On the other hand, if it exceeds 5.0 parts by weight, a firing phenomenon is observed at the time of kneading, and as a result, an amorphous refractory construction body having many pores is obtained, so that the material strength is reduced and slag infiltration becomes severe. Causes a reduction in the life of the battery.

[0024]

EXAMPLES Examples and comparative examples are shown in Table 1 below to further clarify the features of the present invention.
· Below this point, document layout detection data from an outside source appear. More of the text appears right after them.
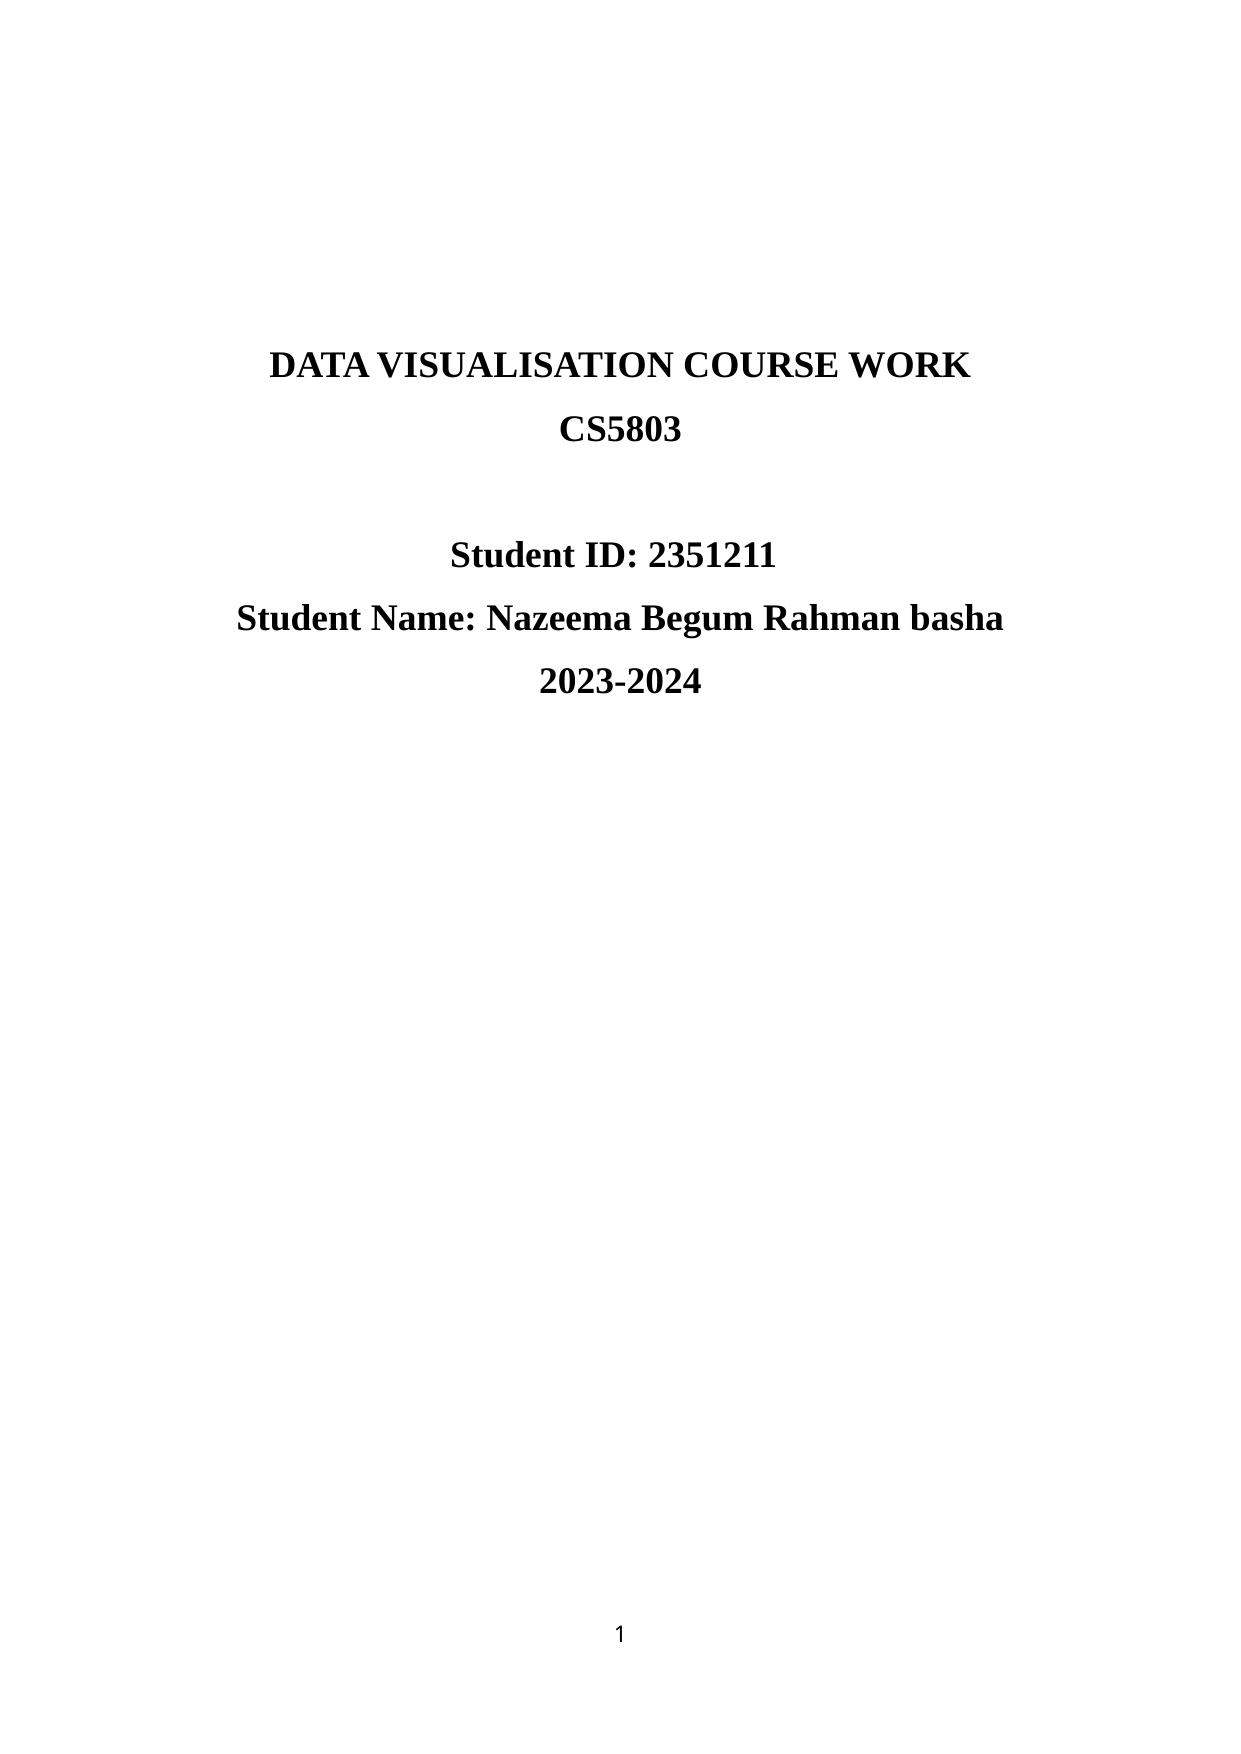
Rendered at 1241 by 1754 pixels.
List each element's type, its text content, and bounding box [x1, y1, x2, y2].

text Student Name: Nazeema Begum Rahman basha [150, 596, 1090, 639]
text 2023-2024 [150, 659, 1090, 702]
text Student ID: 2351211 [375, 532, 1090, 576]
text DATA VISUALISATION COURSE WORK [150, 343, 1090, 386]
text CS5803 [150, 406, 1090, 449]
Comparative Example 1 is a refractory currently used as a lining for a ladle slag line in the process. Comparative Example 2
As shown in Fig. 5, despite the surface treatment of the sintered MgO clinker, which is a basic refractory raw material, with a silane coupling agent, the curing temperature in the surface treatment exceeds 30 ° C, and the curing time is less than 1 hour. When the drying temperature is lower than 100 ° C. or higher than 200 ° C., the effect of suppressing the digestion of the sintered MgO clinker is not recognized. Further, as shown in Comparative Examples 6 and 7, the amount of the surfactant added was less than 0.2 parts by weight, or 5
If the amount is more than 1 part by weight, the basic refractory raw material sintered MgO
The surface treatment of the clinker with the silane coupling agent significantly reduces the tap flow and decreases the fluidity during kneading.
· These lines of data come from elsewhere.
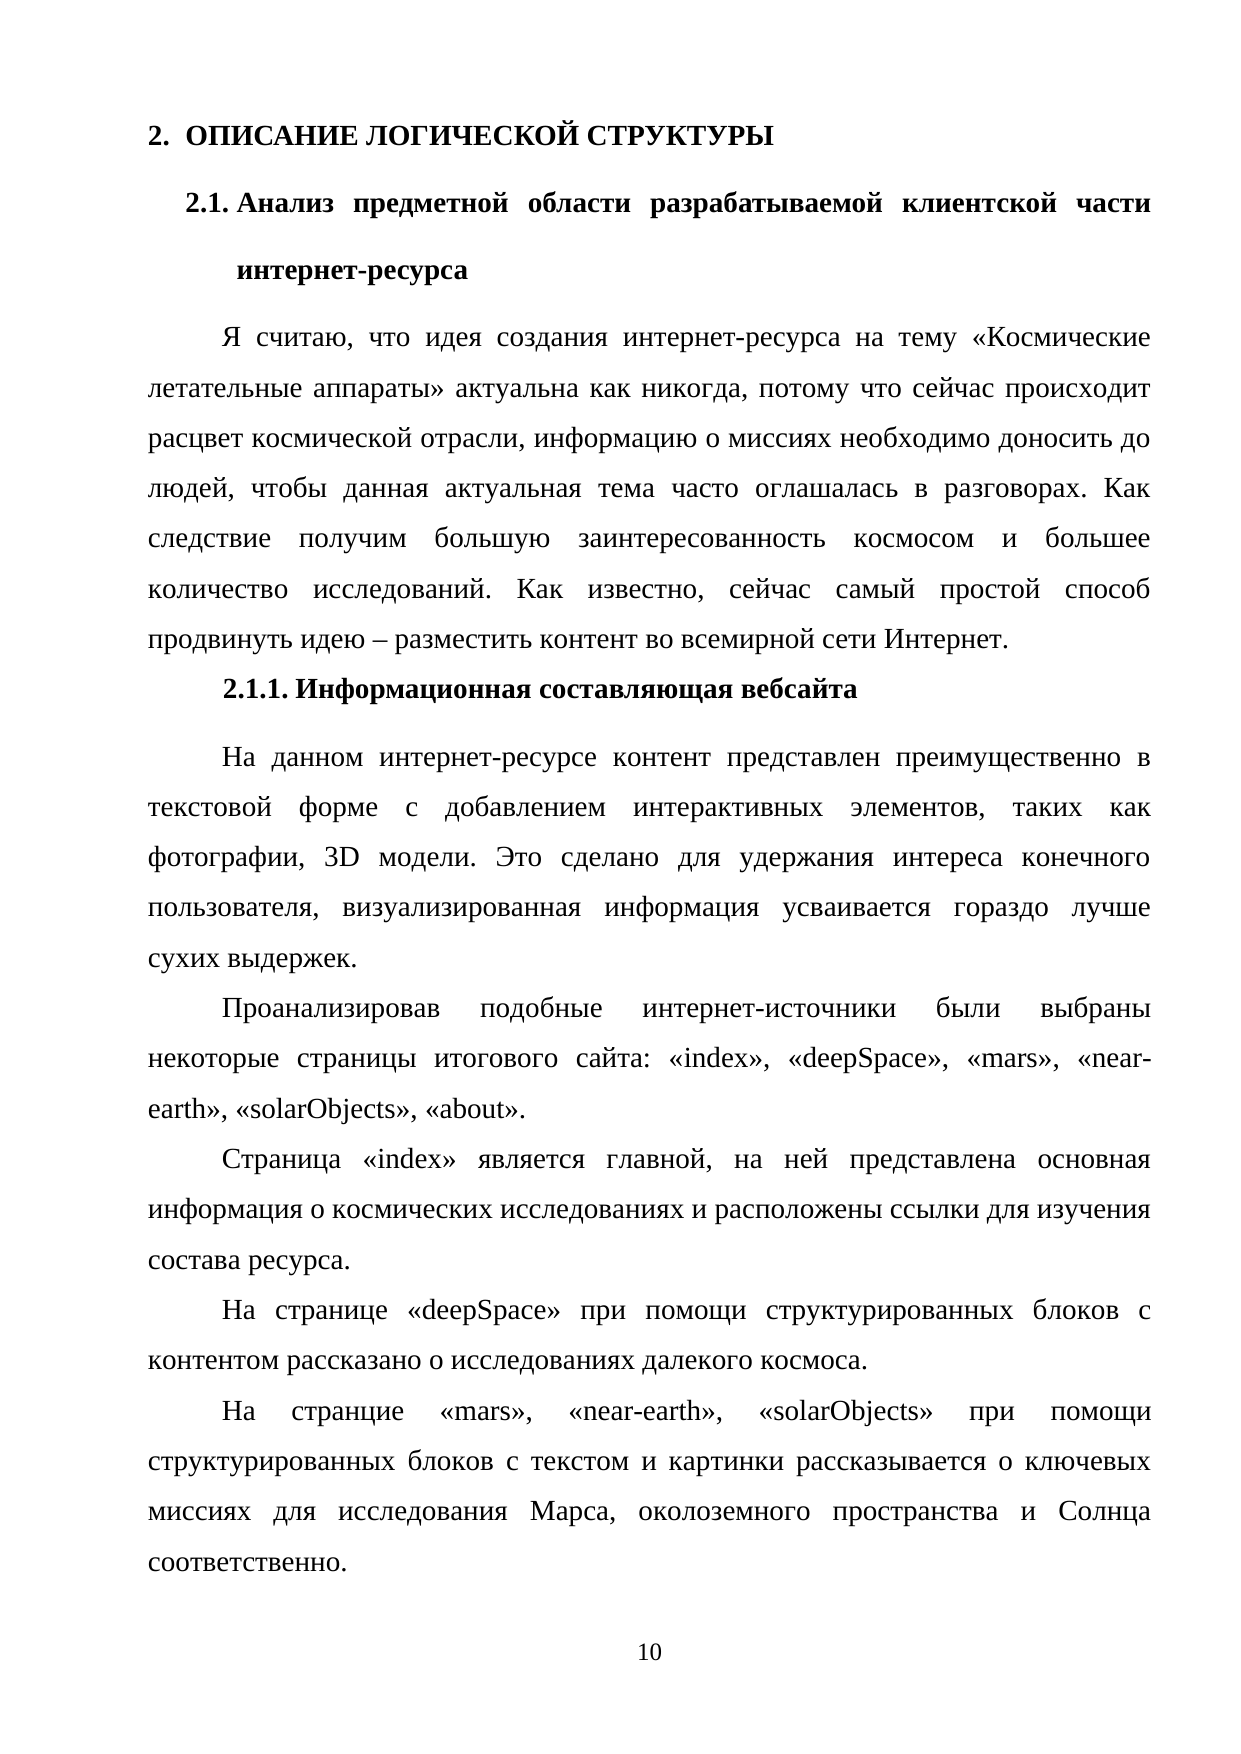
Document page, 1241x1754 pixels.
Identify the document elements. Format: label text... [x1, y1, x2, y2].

text Страница «index» является главной, на ней представлена основная информация о космических исследованиях и расположены ссылки для изучения состава ресурса. [148, 1141, 1152, 1275]
text На данном интернет-ресурсе контент представлен преимущественно в текстовой форме с добавлением интерактивных элементов, таких как фотографии, 3D модели. Это сделано для удержания интереса конечного пользователя, визуализированная информация усваивается гораздо лучше сухих выдержек. [148, 739, 1152, 973]
text Анализ предметной области разрабатываемой клиентской части интернет-ресурса [185, 185, 1152, 286]
text На странице «deepSpace» при помощи структурированных блоков с контентом рассказано о исследованиях далекого космоса. [148, 1292, 1152, 1376]
title ОПИСАНИЕ ЛОГИЧЕСКОЙ СТРУКТУРЫ [148, 118, 1151, 152]
text На странцие «mars», «near-earth», «solarObjects» при помощи структурированных блоков с текстом и картинки рассказывается о ключевых миссиях для исследования Марса, околоземного пространства и Солнца соответственно. [148, 1393, 1152, 1577]
text Информационная составляющая вебсайта [223, 672, 1152, 705]
text Проанализировав подобные интернет-источники были выбраны некоторые страницы итогового сайта: «index», «deepSpace», «mars», «near-earth», «solarObjects», «about». [148, 990, 1152, 1124]
text Я считаю, что идея создания интернет-ресурса на тему «Космические летательные аппараты» актуальна как никогда, потому что сейчас происходит расцвет космической отрасли, информацию о миссиях необходимо доносить до людей, чтобы данная актуальная тема часто оглашалась в разговорах. Как следствие получим большую заинтересованность космосом и большее количество исследований. Как известно, сейчас самый простой способ продвинуть идею – разместить контент во всемирной сети Интернет. [148, 319, 1152, 655]
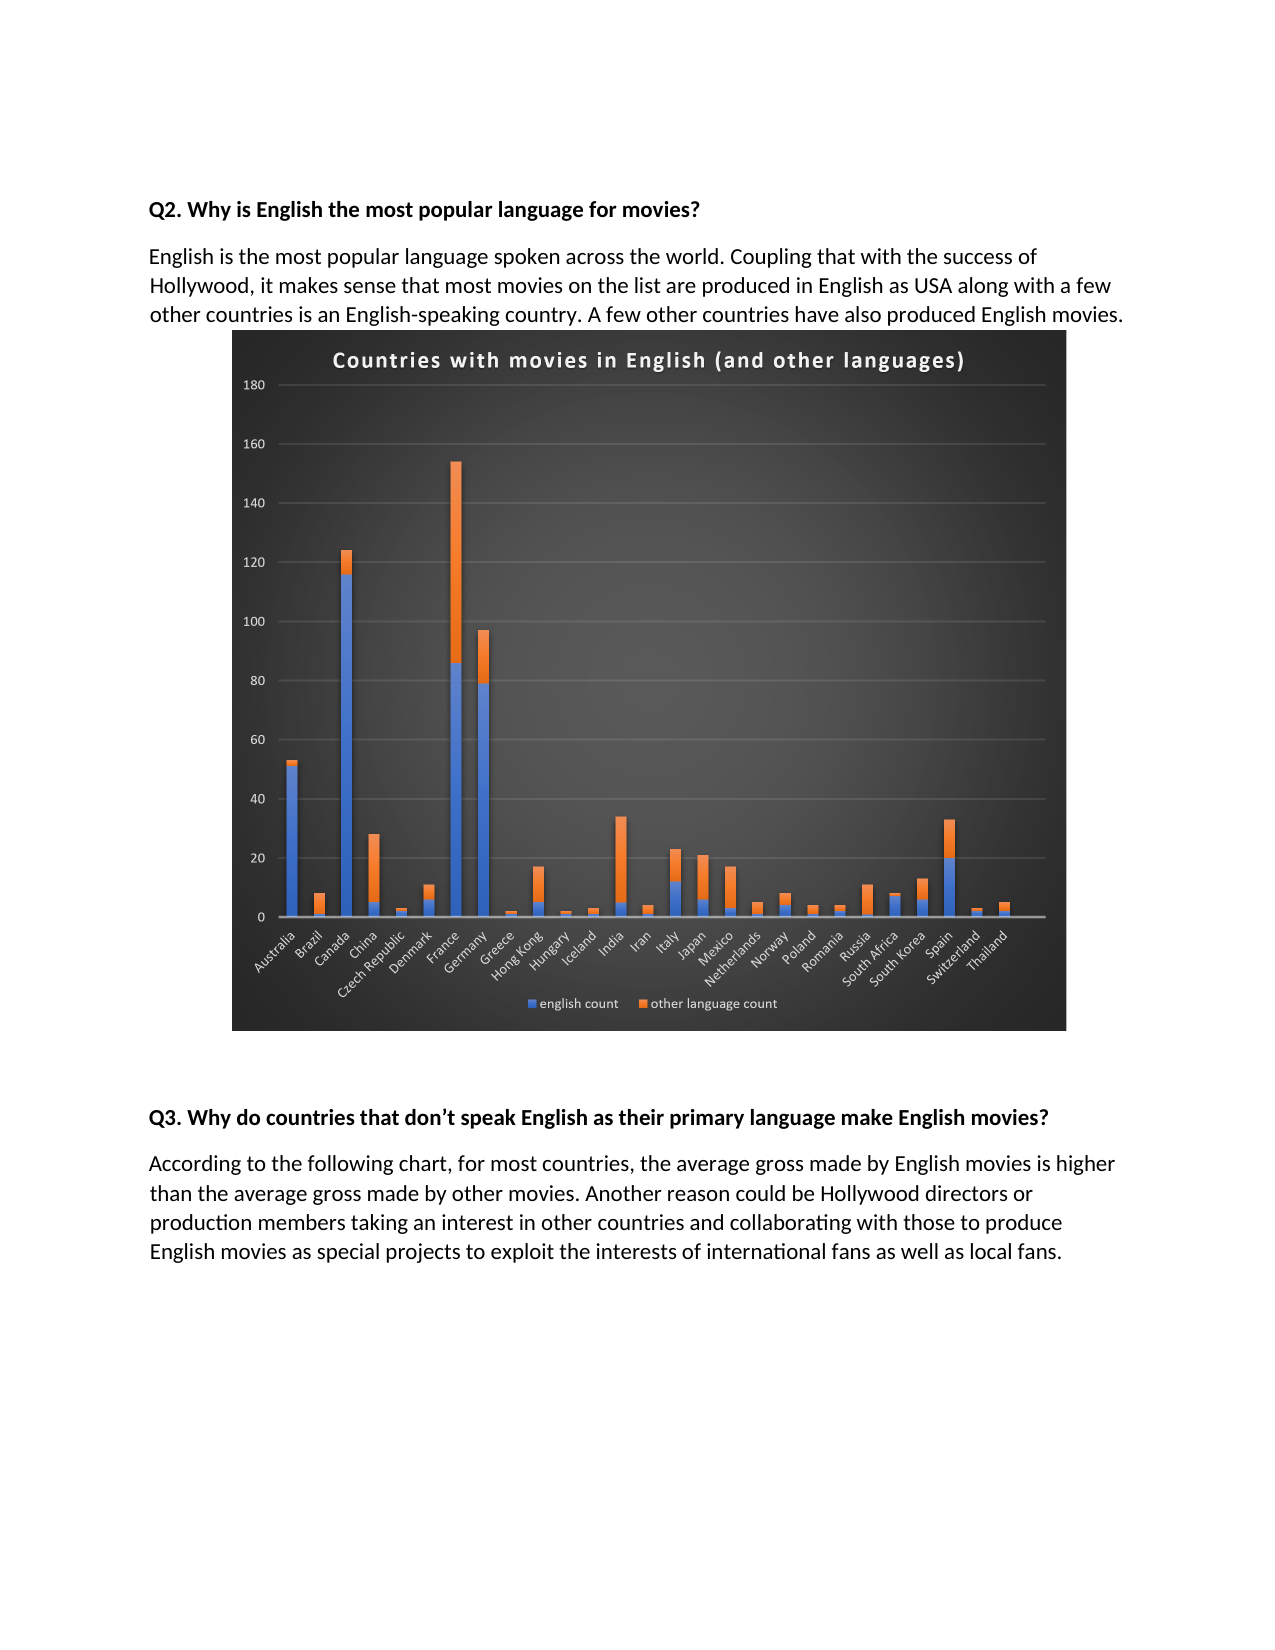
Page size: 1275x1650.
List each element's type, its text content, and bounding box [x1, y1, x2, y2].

On the other hand, as shown in Examples 1 to 6, sintered MgO clinker, which is a basic refractory raw material, was subjected to a surface treatment with a silane coupling agent, and a curing temperature of 3%.
0 ° C or less, curing time 1 hour or more, drying temperature 100 ~
By using a material dried at 200 ° C. for 1 hour or more, digestion resistance is improved. Further, by adding 0.2 to 5 parts by weight of a surfactant during kneading, a decrease in fluidity during kneading is suppressed.

[0027]

[Table 1A]

[0028]

[Table 1B]

[0029]

[Table 1C]

[0030]

[Table 1D]

Notes to Table 1: 1) Surface treatment method: (1) Silane coupling agent: γ-glycidoxypropyltrimethoxysilane (2) Immersion time × pressure: 12 hours × 1 atm 2) Drying time: 24 hours 3) Slag infiltration resistance index: The slag infiltration amount of Comparative Example 1 was 1
4) Digestion resistance index: Index of weight gain before and after the test of Comparative Example 1 as 100 (higher value is better) -Test conditions- (1) Slag resistance infiltration Resistance test: Immersion in slag (C / S = 3) at 1700 ° C. × 4 hours (2) Digestion resistance test: 4 at 200 ° C. under saturated steam pressure
8 hours hold

[0032]

As described in detail above, according to the present invention,
It blocks the contact between foreign moisture and the basic refractory raw material, suppresses the digestion of the basic refractory raw material, and reduces the fluidity due to the surface treatment of the silane coupling agent by adding a surfactant during kneading. The present invention can be said to be an industrially valuable invention because it can suppress the formation of the molten metal and can provide an excellent refractory lining for a container for molten metal.

Claims (2)

[Claims] 1. A surface of a basic refractory raw material containing at least one of MgO and CaO is coated with an organic solvent in which a silane coupling agent is dissolved, and then cured at 30 ° C. or less for 1 hour or more. A surface treatment method for a basic refractory raw material, wherein the method is dried for 1 hour or more. 2. The surface is coated with an organic solvent in which a silane coupling agent is dissolved, then cured at 30 ° C. or less for 1 hour or more, and further dried at 100 to 200 ° C. for 1 hour or more.
To a basic refractory raw material containing at least one kind of MgO and CaO, a binder and 0.2 to 5.0 parts by weight of a surfactant are externally added to 100 parts by weight of the kneaded material, and an appropriate amount of water is added. A method for producing a basic amorphous refractory having excellent digestion resistance, which is characterized by being kneaded with a refractory.